Neither Merchants Bank nor Bankers Trust compelled a return of the challenged documents to the Federal agency involved, nor did they compel a ruling thereon by a Federal District Court. This Court rules here in the same way. However, before authorizing the use by BDO, or any of the other defendants, of the OCC Report or related information, this Court will provide a window of opportunity for the OCC, if it chooses, to appear before this Court and make its case why a different conclusion is warranted.
In the meantime, counsel for BDO is directed to keep confidentially the OCC Report and other related OCC materials.
ORDER
For the foregoing reasons, the Motion of Defendant BDO Seidman LLP to Deposit OCC Report Pending Ruling on (1) BDO's Motion to Use OCC Report Produced By Plaintiff Bank of America and (2) Bank of America's Motion to Compel Return of OCC Report, Paper #35, is DENIED; the Defendant BDO Seidman LLP's Motion to Permit the Use of the OCC Report and to Compel Production of Documents Concerning the OCC's Examination of Plaintiffs Loans to Cobblestone Corporation of Northern New England, Paper #36, is ALLOWED; and the Bank of America's Motion to Compel Return of OCC Report, if filed and docketed, is DENIED.
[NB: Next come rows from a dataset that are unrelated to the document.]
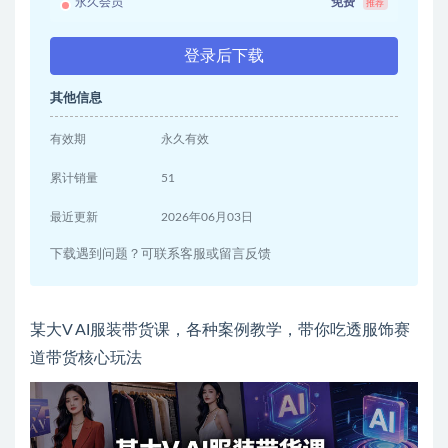
永久会员
免费
推荐
登录后下载
其他信息
有效期
永久有效
累计销量
51
最近更新
2026年06月03日
下载遇到问题？可联系客服或留言反馈
某大V AI服装带货课，各种案例教学，带你吃透服饰赛
道带货核心玩法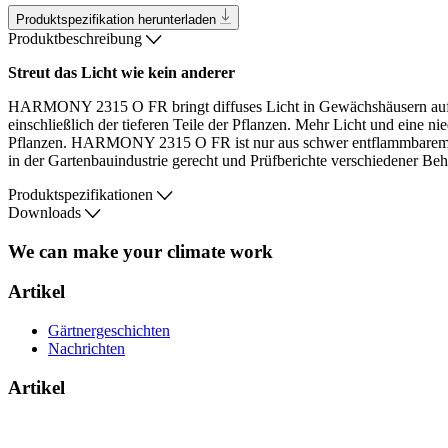
Produktspezifikation herunterladen
Produktbeschreibung
Streut das Licht wie kein anderer
HARMONY 2315 O FR bringt diffuses Licht in Gewächshäusern auf ein 
einschließlich der tieferen Teile der Pflanzen. Mehr Licht und eine
Pflanzen. HARMONY 2315 O FR ist nur aus schwer entflammbarem Materi
in der Gartenbauindustrie gerecht und Prüfberichte verschiedener Beh
Produktspezifikationen
Downloads
We can make your climate work
Artikel
Gärtnergeschichten
Nachrichten
Artikel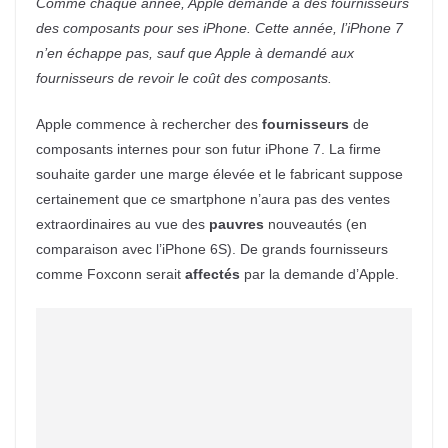
Comme chaque année, Apple demande à des fournisseurs
des composants pour ses iPhone. Cette année, l’iPhone 7
n’en échappe pas, sauf que Apple à demandé aux
fournisseurs de revoir le coût des composants.
Apple commence à rechercher des
fournisseurs
de
composants internes pour son futur iPhone 7. La firme
souhaite garder une marge élevée et le fabricant suppose
certainement que ce smartphone n’aura pas des ventes
extraordinaires au vue des
pauvres
nouveautés (en
comparaison avec l’iPhone 6S). De grands fournisseurs
comme Foxconn serait
affectés
par la demande d’Apple.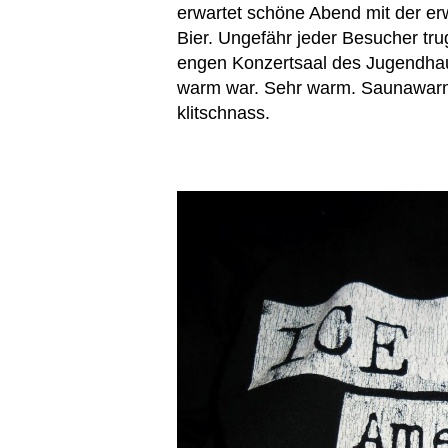
erwartet schöne Abend mit der er
Bier. Ungefähr jeder Besucher trug
engen Konzertsaal des Jugendhause
warm war. Sehr warm. Saunawarm
klitschnass.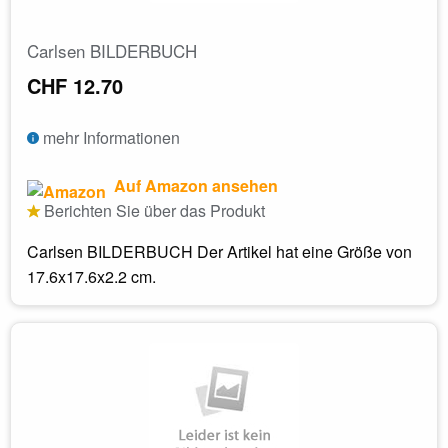
Carlsen BILDERBUCH
CHF 12.70
mehr Informationen
Auf Amazon ansehen
Berichten Sie über das Produkt
Carlsen BILDERBUCH Der Artikel hat eine Größe von
17.6x17.6x2.2 cm.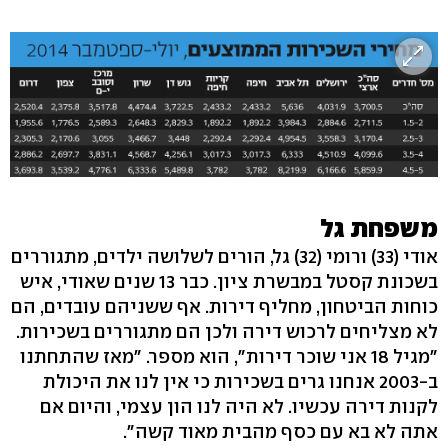
משפחת גל
אודי (33) ורומי (32) גל, הורים לשלושה ילדים, מתגוררים
בשכונת קסטל במבשרת ציון. כבר 13 שנים שאודי, איש
כוחות הביטחון, מחליף דירות. אף ששניהם עובדים, הם
לא מצליחים לרכוש דירה ולכן הם מתגוררים בשכירות.
"מגיל 18 אני שוכר דירות", הוא מספר. "מאז שהתחתנו
ב-2003 אנחנו גרים בשכירות כי אין לנו את היכולת
לקנות דירה עכשיו. לא היה לנו הון עצמי, והיום אם
אתה לא בא עם כסף מהבית מאוד קשה".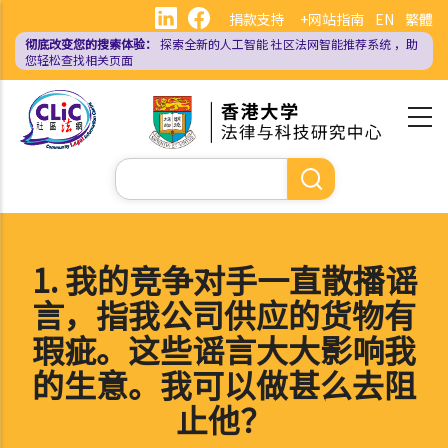
跳
捐款支持
+网站指南
EN
繁體
转
彻底改变您的搜索体验：
探索全新的人工智能
社区法网智能推荐系统
，助
到
您轻松查找相关页面
主
要
内
容
搜
索
1. 我的竞争对手一直散播谣
言，指我公司供应的货物有
瑕疵。这些谣言大大影响我
的生意。我可以做甚么去阻
止他？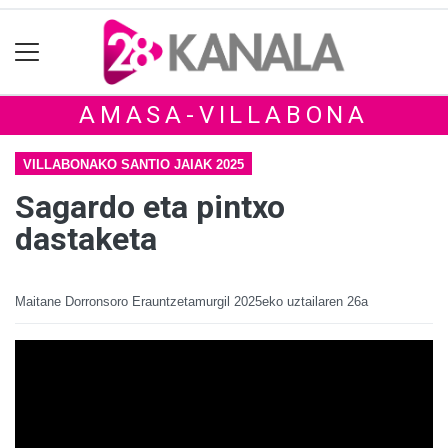
AMASA-VILLABONA
VILLABONAKO SANTIO JAIAK 2025
Sagardo eta pintxo
dastaketa
Maitane Dorronsoro Erauntzetamurgil
2025eko uztailaren 26a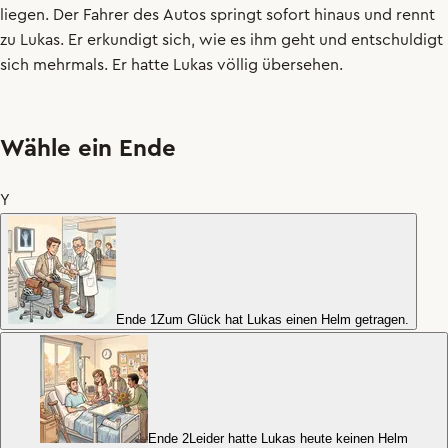
liegen
.
Der
Fahrer
des
Autos
springt
sofort
hinaus
und
rennt
zu
Lukas
.
Er
erkundigt
sich
,
wie
es
ihm
geht
und
entschuldigt
sich
mehrmals
.
Er
hatte
Lukas
völlig
übersehen
.
Wähle ein Ende
Y
Ende 1
Zum Glück hat Lukas einen Helm getragen.
Ende 2
Leider hatte Lukas heute keinen Helm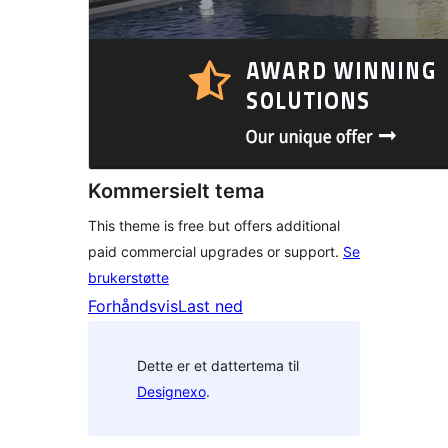
Kommersielt tema
This theme is free but offers additional
paid commercial upgrades or support.
Se
brukerstøtte
Forhåndsvis
Last ned
Dette er et dattertema til
Designexo
.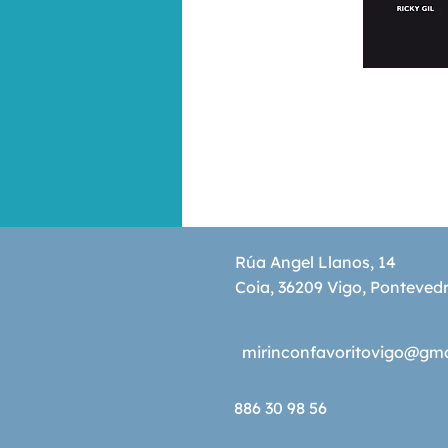
Rúa Angel Llanos, 14
Coia, 36209 Vigo, Ponteved
mirinconfavoritovigo@gm
886 30 98 56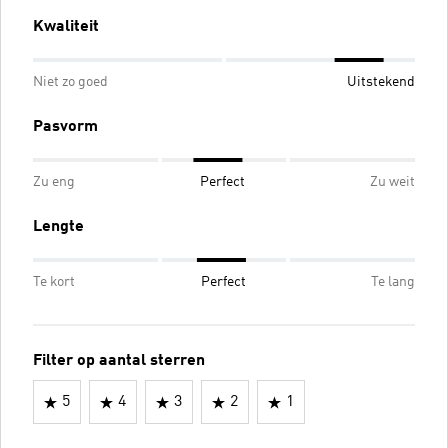
Kwaliteit
Niet zo goed
Uitstekend
Pasvorm
Zu eng
Perfect
Zu weit
Lengte
Te kort
Perfect
Te lang
Filter op aantal sterren
5
4
3
2
1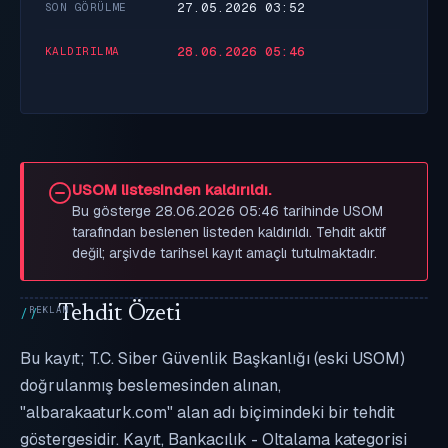
27.05.2026 03:52
SON GÖRÜLME
28.06.2026 05:46
KALDIRILMA
USOM listesinden kaldırıldı.
Bu gösterge 28.06.2026 05:46 tarihinde USOM
tarafından beslenen listeden kaldırıldı. Tehdit aktif
değil; arşivde tarihsel kayıt amaçlı tutulmaktadır.
Tehdit Özeti
Bu kayıt; T.C. Siber Güvenlik Başkanlığı (eski USOM)
doğrulanmış beslemesinden alınan,
"albarakaaturk.com" alan adı biçimindeki bir tehdit
göstergesidir. Kayıt, Bankacılık - Oltalama kategorisi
Counsel for BDO shall retain confidentially in his custody the OCC Report and related materials until December 17, 2007, during which time OCC may, if it chooses, intervene in this case for the limited purpose of seeking different relief regarding the OCC Report and related materials. If, however, no such appearance is filed by the OCC that date, then BDO and the other defendants are free to use the OCC Report and any related materials in any appropriate way, consistent with the Massachusetts Rules of Civil Procedure. If there is an OCC appearance, however, the materials in issue must remain held confidentially until the matter relating to the OCC Report is otherwise resolved.
Counsel for the Bank is directed to provide to counsel for the OCC a copy of this decision.
For reasons recited below, the Court has not seen the OCC Report.